Employment Law Cases
Justifying discrimination arising from disability
Department for Work and Pensions v Boyers
A failure to give a disabled employee a reasonable trial in a role at a different location meant that the employer could not show that her dismissal was objectively justified.
Background
Ms Bowyers, who was disabled, worked for the DWP at its Middlesbrough from 2005 until her dismissal in 2018. Her mental health conditions arose from what she considered bullying and harassment by a colleague and subsequent lack of support from management which led to her being off sick for almost a year. Her requests to move desk away from the problematic colleague, or to a new team or different floor of the building where she worked, were refused. Towards the end of 2017, Ms Bowyers confirmed that she was willing to work, but not at the Middlesbrough office. She had a 6-week trial at an alternative location (initially on a phased return basis) but the DWP decided that this had not been a success and ordered her to return to Middlesbrough. She felt unable to do so and remained on sick leave. She was eventually dismissed for capability reasons in January 2018. She brought various tribunal complaints, among them one for discrimination arising from disability (s. 15 of the Equality Act 2010).
Ms Boyers’ case has already had two trips to the tribunal and one to the EAT on this issue. Her claim was initially upheld by the tribunal, following which the DWP appealed to the EAT. The EAT upheld the appeal on the basis the tribunal had focused too much on the process leading up to her dismissal, and not on the question of whether the unfavourable treatment (the dismissal) was a proportionate means of achieving a legitimate aim. The EAT sent the case back to the same tribunal to think again whereupon it upheld her claim again. The DWP appealed again.
EAT decision
The appeal was dismissed.
While the DWP had potentially legitimate aims dismissing Ms Boyers (protecting public funds/resources and reducing the strain on other staff because of Mrs Boyers’ absence), her dismissal was not a proportionate means of achieving those aims.
The EAT’s previous judgment in this case wasn’t authority for the proposition that the procedure leading to a dismissal was irrelevant to the balancing exercise, so long as the tribunal remains focused on the question of whether the outcome of the decision-making process was capable of justification. A tribunal is entitled to weigh in the balance the procedure by which dismissal was achieved. It will be more difficult for an employer to show that it acted proportionately when dismissing a disabled employee if, as happened here, it provides no evidence as to how its decision makers thought their actions would serve the legitimate aims upon which they relied.

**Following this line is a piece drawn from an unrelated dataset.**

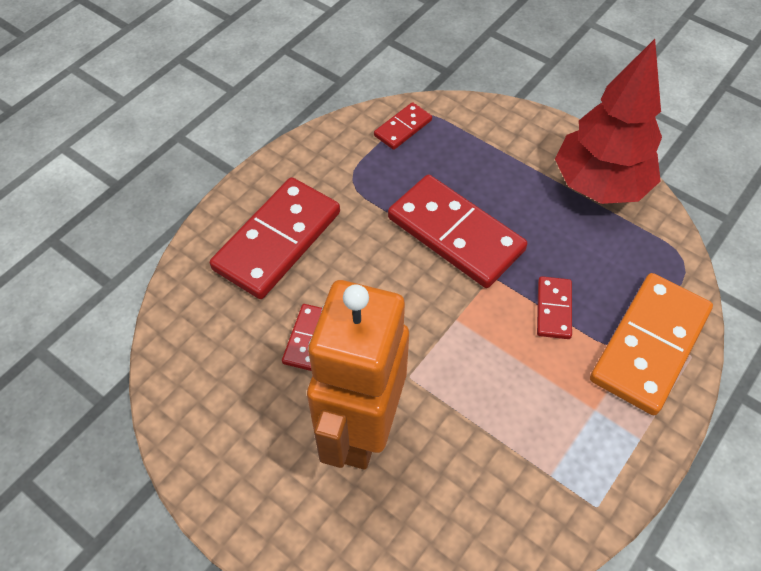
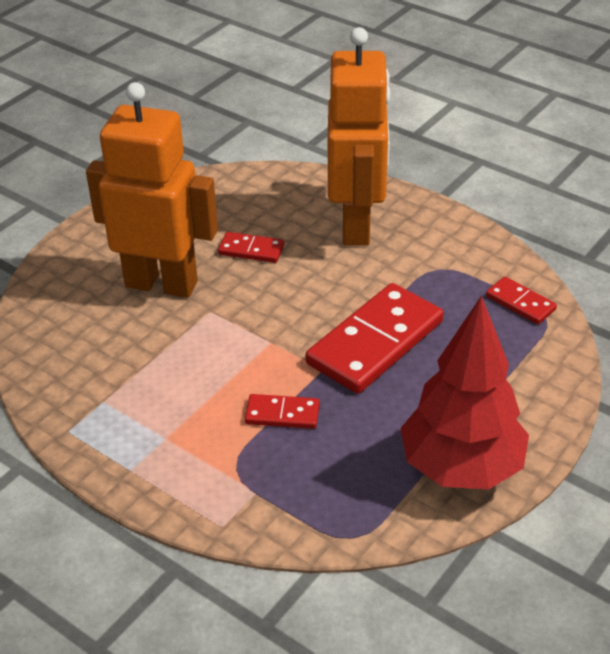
camera: 90 degrees right, 15 degrees down
(277, 241) = (357, 226): red domino -> orange robot
(649, 345) = (236, 489): orange domino -> none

Here the tribunal had permissibly identified several factors that meant Ms Boyers’ work trial was not reasonable. DWP did not provide weekly feedback as it had promised, it withdrew the trial without notice and there had been problems with IT equipment and training. Without a proper evaluation of whether the trial had been successful, DWP could not show that dismissal was a proportionate means of achieving a legitimate aim, especially given the serious consequences for Ms Bowyers. Had a reasonable work trial been conducted and evaluated, it was possible that Ms Bowyers could have remained employed.
The EAT also rejected another argument advanced by the DWP – that an assessment of proportionality is constrained by the terms of a claimant’s contract, e.g. their place of work. Such an approach would undermine the protection afforded to disabled people if a tribunal could not consider (for the purposes of s. 15) the prospect of redeployment to another role outside the strict terms of the contract of employment.
Comment
This is a useful reminder that an employer must genuinely explore all other possibilities before taking the decision to dismiss. Actions which appear to be ‘going through the motions’ of trialling an alternative but without feedback or a proper period of assessment are always going to be closely scrutinised by a tribunal.